DATA FOR PROCESSING |
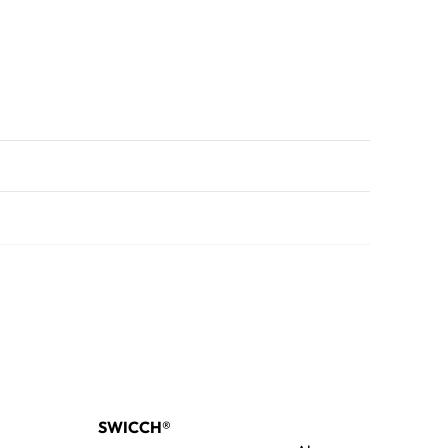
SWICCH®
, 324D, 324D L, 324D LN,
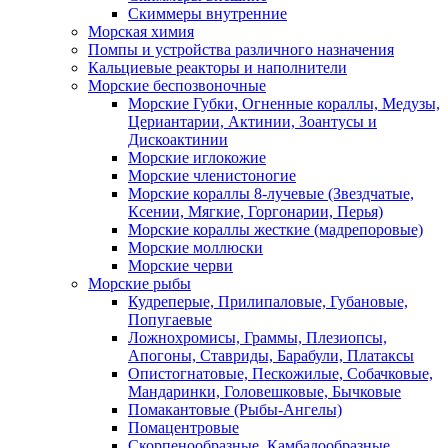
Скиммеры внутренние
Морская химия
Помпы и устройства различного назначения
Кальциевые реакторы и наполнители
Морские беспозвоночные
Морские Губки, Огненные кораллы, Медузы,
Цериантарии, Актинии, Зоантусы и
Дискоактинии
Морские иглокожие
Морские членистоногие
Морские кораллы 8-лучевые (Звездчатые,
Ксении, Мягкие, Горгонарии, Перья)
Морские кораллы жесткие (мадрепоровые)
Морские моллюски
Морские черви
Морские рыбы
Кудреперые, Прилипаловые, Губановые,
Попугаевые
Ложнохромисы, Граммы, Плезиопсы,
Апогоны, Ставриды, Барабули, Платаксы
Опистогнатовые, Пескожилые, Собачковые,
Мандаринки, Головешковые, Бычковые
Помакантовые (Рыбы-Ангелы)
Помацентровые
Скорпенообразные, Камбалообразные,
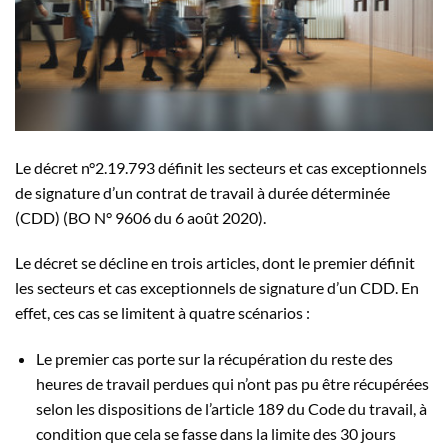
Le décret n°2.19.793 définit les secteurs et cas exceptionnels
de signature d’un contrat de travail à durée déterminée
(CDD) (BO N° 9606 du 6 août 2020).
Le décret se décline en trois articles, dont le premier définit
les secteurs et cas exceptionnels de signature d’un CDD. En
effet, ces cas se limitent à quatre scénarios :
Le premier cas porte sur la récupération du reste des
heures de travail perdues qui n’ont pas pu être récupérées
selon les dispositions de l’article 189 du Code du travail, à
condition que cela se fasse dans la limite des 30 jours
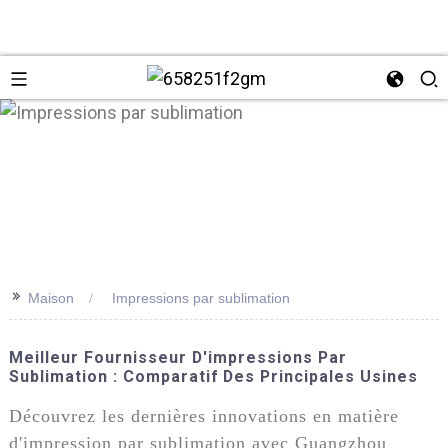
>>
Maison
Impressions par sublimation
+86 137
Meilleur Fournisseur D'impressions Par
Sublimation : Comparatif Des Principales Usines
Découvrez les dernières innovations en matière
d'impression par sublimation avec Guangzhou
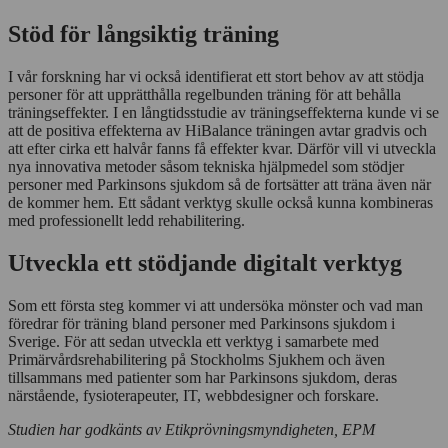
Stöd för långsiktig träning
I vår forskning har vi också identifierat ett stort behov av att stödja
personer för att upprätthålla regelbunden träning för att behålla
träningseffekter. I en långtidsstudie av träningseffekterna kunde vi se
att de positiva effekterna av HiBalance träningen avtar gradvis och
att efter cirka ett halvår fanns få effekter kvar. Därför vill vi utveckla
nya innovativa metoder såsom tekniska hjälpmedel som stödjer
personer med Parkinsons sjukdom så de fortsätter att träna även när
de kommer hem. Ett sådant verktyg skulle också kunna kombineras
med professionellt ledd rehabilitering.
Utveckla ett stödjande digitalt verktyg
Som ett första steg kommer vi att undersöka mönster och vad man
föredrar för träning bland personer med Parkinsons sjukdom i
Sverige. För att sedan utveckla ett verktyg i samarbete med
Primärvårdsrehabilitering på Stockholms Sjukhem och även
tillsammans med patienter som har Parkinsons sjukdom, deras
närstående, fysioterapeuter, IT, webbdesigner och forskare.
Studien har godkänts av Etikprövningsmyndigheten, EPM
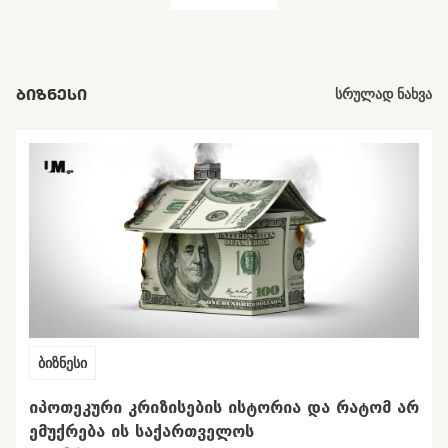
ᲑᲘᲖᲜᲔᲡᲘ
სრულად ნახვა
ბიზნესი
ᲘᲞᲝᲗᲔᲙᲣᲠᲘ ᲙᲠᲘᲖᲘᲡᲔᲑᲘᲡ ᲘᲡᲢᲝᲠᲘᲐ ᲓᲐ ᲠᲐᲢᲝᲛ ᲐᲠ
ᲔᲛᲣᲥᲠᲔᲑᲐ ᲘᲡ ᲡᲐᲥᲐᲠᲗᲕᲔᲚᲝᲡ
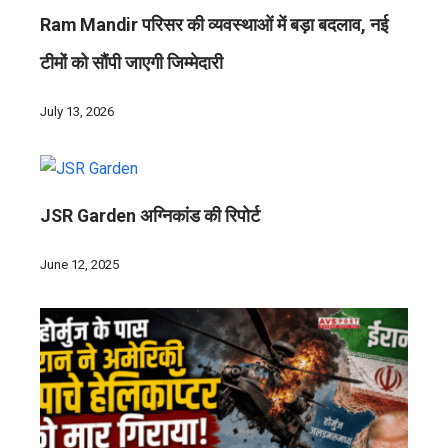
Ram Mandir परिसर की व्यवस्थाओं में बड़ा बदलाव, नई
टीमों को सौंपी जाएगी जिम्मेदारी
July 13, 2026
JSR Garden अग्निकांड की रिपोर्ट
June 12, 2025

WHAT IS REQUIRED | Take the entries above and copy exactly the lines starting at the one with "Le premier cas" and ending at the one with "att de positiva"; nothing outside that span, and no pictures.

SOLVED EXERCISE |
Le premier cas porte sur la récupération du reste des
heures de travail perdues qui n’ont pas pu être récupérées
selon les dispositions de l’article 189 du Code du travail, à
condition que cela se fasse dans la limite des 30 jours
>>
Maison
Impressions par sublimation
+86 137
Meilleur Fournisseur D'impressions Par
Sublimation : Comparatif Des Principales Usines
Découvrez les dernières innovations en matière
d'impression par sublimation avec Guangzhou
Stöd för långsiktig träning
I vår forskning har vi också identifierat ett stort behov av att stödja
personer för att upprätthålla regelbunden träning för att behålla
träningseffekter. I en långtidsstudie av träningseffekterna kunde vi se
att de positiva effekterna av HiBalance träningen avtar gradvis och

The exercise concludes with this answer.